Posted by hkarner - 2. März 2018

A new study offers more evidence that cutting spending is less harmful to growth than raising taxes

Alberto Alesina, Carlo A. Favero, and Francesco Giavazzi, IMF Blog 1 Mar 2018

Almost a decade after the onset of the global financial crisis, national debt in advanced economies remains near its highest level since World War II, averaging 104 percent of GDP. In Japan, the ratio is 240 percent and in Greece almost 185 percent. In Italy and Portugal, debt exceeds 120 percent of GDP. Without measures either to cut spending or increase revenue, the situation will only get worse. As central banks abandon the extraordinary monetary measures they adopted to battle the crisis, interest rates will inevitably rise from historic lows. That means interest payments will eat up a growing share of government spending, leaving less money to deliver public services or take steps to ensure long-term economic growth, such as investing in infrastructure and education. Servicing debt will become a major burden.

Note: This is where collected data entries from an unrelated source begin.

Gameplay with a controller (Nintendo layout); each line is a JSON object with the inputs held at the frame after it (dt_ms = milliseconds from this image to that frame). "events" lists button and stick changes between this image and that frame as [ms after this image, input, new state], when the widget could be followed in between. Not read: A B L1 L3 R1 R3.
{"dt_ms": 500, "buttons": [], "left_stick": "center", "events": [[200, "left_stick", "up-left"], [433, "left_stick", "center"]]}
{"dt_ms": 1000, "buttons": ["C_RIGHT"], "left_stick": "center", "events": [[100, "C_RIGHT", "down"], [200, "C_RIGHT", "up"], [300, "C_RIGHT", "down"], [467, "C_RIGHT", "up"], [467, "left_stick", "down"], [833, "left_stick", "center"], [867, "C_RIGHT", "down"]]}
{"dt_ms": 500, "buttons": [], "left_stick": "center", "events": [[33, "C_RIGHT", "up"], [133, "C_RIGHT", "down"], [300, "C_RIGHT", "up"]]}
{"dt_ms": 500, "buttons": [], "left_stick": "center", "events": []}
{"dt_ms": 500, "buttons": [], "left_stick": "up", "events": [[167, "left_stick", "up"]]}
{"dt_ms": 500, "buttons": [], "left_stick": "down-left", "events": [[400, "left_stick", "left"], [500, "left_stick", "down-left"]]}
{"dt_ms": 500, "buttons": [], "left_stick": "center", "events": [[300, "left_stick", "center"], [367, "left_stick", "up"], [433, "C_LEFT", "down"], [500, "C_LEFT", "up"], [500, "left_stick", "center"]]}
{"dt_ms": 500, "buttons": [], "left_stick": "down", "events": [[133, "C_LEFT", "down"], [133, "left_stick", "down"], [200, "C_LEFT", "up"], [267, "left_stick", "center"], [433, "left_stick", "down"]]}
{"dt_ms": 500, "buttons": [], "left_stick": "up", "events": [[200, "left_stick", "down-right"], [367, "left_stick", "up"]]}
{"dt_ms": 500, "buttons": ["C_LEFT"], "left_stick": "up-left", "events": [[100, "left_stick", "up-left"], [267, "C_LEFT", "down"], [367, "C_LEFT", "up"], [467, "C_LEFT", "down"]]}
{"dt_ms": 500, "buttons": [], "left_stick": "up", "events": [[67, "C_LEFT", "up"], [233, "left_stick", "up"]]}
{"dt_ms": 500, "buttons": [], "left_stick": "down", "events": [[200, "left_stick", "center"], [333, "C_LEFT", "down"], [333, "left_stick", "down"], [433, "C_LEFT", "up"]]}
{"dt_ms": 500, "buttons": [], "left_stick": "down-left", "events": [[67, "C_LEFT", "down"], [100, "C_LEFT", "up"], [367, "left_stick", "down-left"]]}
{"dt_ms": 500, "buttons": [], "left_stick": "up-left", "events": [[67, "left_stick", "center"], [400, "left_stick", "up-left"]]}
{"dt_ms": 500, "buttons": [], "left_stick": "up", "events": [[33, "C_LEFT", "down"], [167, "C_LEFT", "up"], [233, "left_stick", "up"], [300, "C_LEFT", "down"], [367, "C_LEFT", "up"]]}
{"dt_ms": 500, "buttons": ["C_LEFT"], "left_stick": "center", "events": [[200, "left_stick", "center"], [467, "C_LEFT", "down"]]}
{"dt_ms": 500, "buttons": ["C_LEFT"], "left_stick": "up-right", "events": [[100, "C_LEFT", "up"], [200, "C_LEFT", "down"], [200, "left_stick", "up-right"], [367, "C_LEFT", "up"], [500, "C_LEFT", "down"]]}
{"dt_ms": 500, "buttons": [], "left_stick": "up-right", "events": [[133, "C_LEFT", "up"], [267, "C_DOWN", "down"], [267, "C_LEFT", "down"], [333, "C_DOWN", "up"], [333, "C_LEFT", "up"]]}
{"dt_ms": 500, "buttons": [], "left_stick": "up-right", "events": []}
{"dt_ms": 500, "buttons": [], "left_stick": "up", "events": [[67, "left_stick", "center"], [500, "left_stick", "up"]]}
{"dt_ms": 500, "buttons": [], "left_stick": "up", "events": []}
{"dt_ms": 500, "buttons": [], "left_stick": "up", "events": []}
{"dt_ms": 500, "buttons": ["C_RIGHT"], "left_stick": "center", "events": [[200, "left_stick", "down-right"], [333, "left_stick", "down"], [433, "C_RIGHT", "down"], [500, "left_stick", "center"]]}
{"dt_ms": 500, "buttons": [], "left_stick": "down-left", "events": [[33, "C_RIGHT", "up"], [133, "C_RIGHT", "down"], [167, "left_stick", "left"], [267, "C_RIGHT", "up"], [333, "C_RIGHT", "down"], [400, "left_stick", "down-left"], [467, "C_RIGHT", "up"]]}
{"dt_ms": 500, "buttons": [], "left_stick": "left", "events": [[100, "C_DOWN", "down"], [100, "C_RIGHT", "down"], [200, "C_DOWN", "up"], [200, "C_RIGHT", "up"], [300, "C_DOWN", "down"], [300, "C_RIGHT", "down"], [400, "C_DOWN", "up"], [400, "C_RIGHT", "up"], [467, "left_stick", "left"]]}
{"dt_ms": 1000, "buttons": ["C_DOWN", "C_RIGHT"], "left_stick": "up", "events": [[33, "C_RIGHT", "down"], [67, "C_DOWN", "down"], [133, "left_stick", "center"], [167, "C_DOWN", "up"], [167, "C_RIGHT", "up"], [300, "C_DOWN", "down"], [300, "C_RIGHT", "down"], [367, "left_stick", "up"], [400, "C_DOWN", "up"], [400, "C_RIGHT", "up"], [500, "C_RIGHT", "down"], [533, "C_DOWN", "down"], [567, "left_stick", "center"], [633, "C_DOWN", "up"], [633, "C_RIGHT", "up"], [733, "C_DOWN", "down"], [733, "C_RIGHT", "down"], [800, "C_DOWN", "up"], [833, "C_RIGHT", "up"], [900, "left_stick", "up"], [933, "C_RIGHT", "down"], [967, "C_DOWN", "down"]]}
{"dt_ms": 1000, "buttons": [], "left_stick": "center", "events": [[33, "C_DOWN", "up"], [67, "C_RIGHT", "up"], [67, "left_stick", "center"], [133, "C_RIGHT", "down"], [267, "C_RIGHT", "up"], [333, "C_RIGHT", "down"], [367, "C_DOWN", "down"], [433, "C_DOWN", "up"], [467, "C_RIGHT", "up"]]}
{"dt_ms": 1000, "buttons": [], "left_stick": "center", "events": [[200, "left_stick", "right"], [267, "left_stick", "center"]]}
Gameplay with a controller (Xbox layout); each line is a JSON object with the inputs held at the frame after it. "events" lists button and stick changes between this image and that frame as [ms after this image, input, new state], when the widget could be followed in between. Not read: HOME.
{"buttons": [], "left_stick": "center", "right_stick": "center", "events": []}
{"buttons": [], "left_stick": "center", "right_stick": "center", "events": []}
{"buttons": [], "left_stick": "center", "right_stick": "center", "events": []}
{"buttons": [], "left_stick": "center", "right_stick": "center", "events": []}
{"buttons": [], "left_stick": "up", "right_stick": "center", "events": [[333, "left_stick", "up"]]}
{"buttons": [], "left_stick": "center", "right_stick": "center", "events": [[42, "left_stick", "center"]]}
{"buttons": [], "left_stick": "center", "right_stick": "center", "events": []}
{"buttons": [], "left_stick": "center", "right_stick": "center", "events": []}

What is the best way to reduce debt to sustainable levels? That question has taken on renewed importance since the global financial crisis of 2008, when government spending to stimulate growth and help the unemployed boosted budget deficits to postwar records. Some economists argue that cutting spending is the best medicine for restoring fiscal health. Others insist, on the contrary, that spending cuts are self-defeating, because they hurt economic growth. They prescribe even more government spending to reinvigorate a flagging economy. Den Rest des Beitrags lesen »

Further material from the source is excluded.